Ainda agora começou 2023, pelo que pode não fazer sentido falar de 2025, mas a verdade é que na F1 o planeamento atempado é a chave do sucesso e se a McLaren quiser garantir o sucesso do seu atual plano, tem de mostrar resultados contundentes dentro de dois anos.
2023 é um ano de muito trabalho para a equipa de Woking, com a conclusão dos trabalhos de construção de um novo túnel de vento e um novo simulador de última geração.
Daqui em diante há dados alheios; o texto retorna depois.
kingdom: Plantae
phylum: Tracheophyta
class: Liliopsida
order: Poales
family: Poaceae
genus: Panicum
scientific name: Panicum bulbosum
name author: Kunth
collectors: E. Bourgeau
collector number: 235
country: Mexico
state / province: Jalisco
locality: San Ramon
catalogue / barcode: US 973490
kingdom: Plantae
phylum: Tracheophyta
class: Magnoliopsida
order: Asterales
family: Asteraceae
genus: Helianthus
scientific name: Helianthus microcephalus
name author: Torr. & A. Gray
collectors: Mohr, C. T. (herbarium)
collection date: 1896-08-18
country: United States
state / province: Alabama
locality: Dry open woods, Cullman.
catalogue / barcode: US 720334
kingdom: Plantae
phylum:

Os planos foram colocados em execução em 2019, mas a chegada da pandemia atrasou o processo, pelo que só este ano é que as novas ferramentas estarão prontas a serem usadas. Mas não se trata apenas de mudar de uma ferramenta para outra. O trabalho de uma equipa de F1 está otimizado com as ferramentas à disposição e a chamada correlação (relação dos dados da simulação, com os dados obtidos em pista) é um trabalho constante em que as fórmulas matemáticas vão sendo aperfeiçoadas para aproximar o mais possível o virtual do real.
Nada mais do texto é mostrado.